16d         In royal style, I will upset oldie that’s tired and emotional? (4-5)
WELL-OILED – If I say I will I say I’ll. If the Queen says I well, she actually says WE will or WE’LL. Follow that with OILED, an anagram (upset) of OLDIE.

17d         Piece German edited in English paper (8)
FRAGMENT – An anagram (edited) of GERMAN inside the FT, Financial Times or an English newspaper.

19d         Got out of control in diatribe about carnival site (3,4)
RAN RIOT – A RANT (diatribe) about (or around the outside of) RIO – a popular carnival site.

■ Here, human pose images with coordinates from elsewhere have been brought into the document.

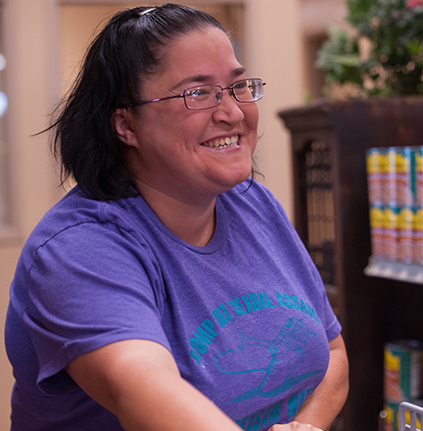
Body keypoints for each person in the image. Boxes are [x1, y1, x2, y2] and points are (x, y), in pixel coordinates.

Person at [4, 4, 348, 431]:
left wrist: (306, 426)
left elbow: (333, 353)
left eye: (238, 86)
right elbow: (144, 392)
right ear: (125, 124)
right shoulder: (77, 249)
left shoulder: (253, 203)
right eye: (198, 93)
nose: (234, 113)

21d         Forbidding one expression of disgust (7)
GRIMACE – A charade of GRIM (forbidding/stern) and ACE for one.

22d         Businessman taking a lot of interest, making university more secure (6)
USURER – Another charade, this time of U for University and SURER or more secure.

24d         Tax man showing exemplary patience in private meeting (5)
TRYST – A final charade. TRY for tax (as in one’s patience) and then ST – the abb. for a Saint as in the exemplar ‘the patience of a Saint’.

Thanks to Virgilius for a very entertaining puzzle and I’ll see you all tomorrow for last Saturday’s review.

 

 

3 Comments

  1. gazza
    Posted October 9, 2014 at 9:29 am | Permalink

    Another gem from Virgilius – thanks to him and Gnomey. It’s such a pity that relatively few people (compared to the Saturday puzzle) seem to get involved with the Sunday puzzle which is nearly always, IMHO, the best back-pager of the week.

    • spindrift
      Posted October 9, 2014 at 9:59 am | Permalink

      I totally agree – Sunday would not be Sunday without a Virgilius puzzle to solve & now that Winter’s on its way you’ll find me in my study with a large glass of Armagnac to savour while I solve the maestro’s offerings…

    • Rick
      Posted October 9, 2014 at 5:38 pm | Permalink

      Couldn’t agree more. Virgilius is my favourite too – and by the magic of technology delivered to my iPad to accompany the first cup of coffee of the day. Do the Sunday puzzles attract fewer comments because the ST circulation is lower or are people just busy with other things I wonder?